The development of novel therapeutic proteins is a lengthy and costly process, with an average attrition rate of 91% (Thomas et al. Clinical Development Success Rates and Contributing Factors 2011–2020, 2021). To increase the probability of success and ensure robust drug supply beyond approval, it is essential to assess the developability profile of new potential drug candidates as early and broadly as possible in development (Jain et al. MAbs, 2023. https://doi.org/10.1016/j.copbio.2011.06.002). Predicting these properties in silico is expected to be the next leap in innovation as it would enable significantly reduced development timelines combined with broader screens at lower costs. However, developing predictive algorithms typically requires substantial datasets generated under very defined conditions, a limiting factor especially for new classes of therapeutic proteins that hold immense clinical promise. Here we describe a strategy for assessing the developability of a novel class of small therapeutic Anticalin® proteins using machine learning in conjunction with a knowledge-driven approach. The knowledge-driven approach considers developability attributes such as aggregation propensity, charge variants, immunogenicity, specificity, thermal stability, hydrophobicity, and potential post-translational modifications, to calculate a holistic developability score. Based on sequence-derived descriptors as input parameters we established novel statistical models designed to predict the developability scores for Anticalin proteins.
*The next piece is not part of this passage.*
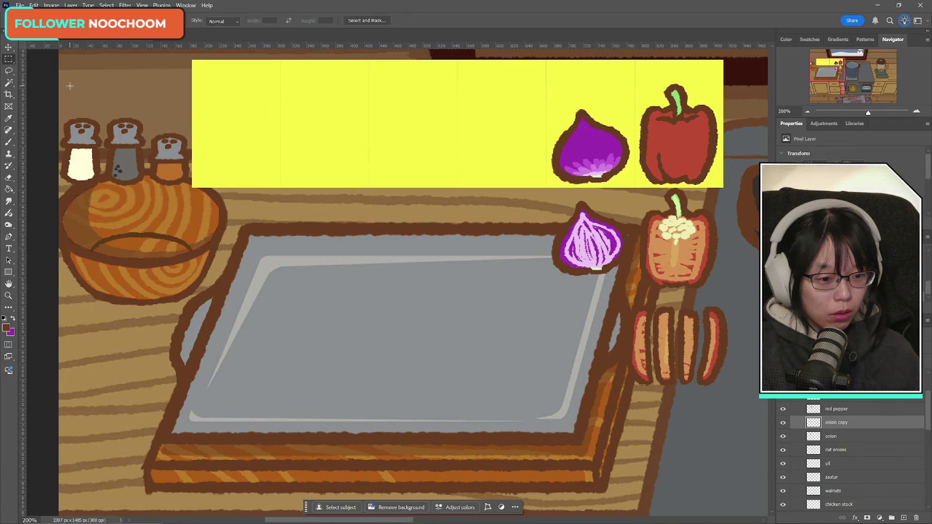
pyautogui.doubleClick(839, 422)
The best models yielded low root mean square errors across the entire dataset and were further validated by removing input data from individual screening campaigns and predicting developability scores for those drug candidates. The adoption of the described workflow will enable significantly streamlined preclinical development of Anticalin drug candidates and could potentially be applied to other therapeutic protein scaffolds.

Abstract Image

利用可公开获得的基于序列的预测因子,对新型小分子蛋白质进行整体硅学可开发性评估。
新型治疗蛋白的开发是一个漫长而昂贵的过程,平均损耗率高达 91%(Thomas 等人,《2011-2020 年临床开发成功率及诱因》,2021 年)。为了提高成功的概率并确保药物批准后的稳健供应,必须在开发过程中尽早、尽可能广泛地评估新的潜在候选药物的可开发性概况(Jain et al. MAbs, 2023. https://doi.org/10.1016/j.copbio.2011.06.002 )。在硅学中预测这些特性有望成为创新的下一个飞跃,因为这将大大缩短开发时间,并以更低的成本进行更广泛的筛选。然而,开发预测算法通常需要在非常明确的条件下生成大量数据集,尤其是对于具有巨大临床前景的新型治疗蛋白质而言,这是一个限制因素。在此,我们介绍了一种结合知识驱动方法的机器学习策略,用于评估一类新型小型治疗性 Anticalin® 蛋白的可开发性。知识驱动法考虑了可开发性属性,如聚集倾向、电荷变异、免疫原性、特异性、热稳定性、疏水性和潜在的翻译后修饰,从而计算出整体可开发性得分。根据序列衍生描述符作为输入参数,我们建立了新的统计模型,旨在预测安替卡林蛋白的可开发性得分。最佳模型在整个数据集中产生的均方根误差较低,并通过移除单个筛选活动的输入数据和预测这些候选药物的可开发性得分得到了进一步验证。采用所述工作流程将大大简化安替卡林候选药物的临床前开发,并有可能应用于其他治疗性蛋白质支架。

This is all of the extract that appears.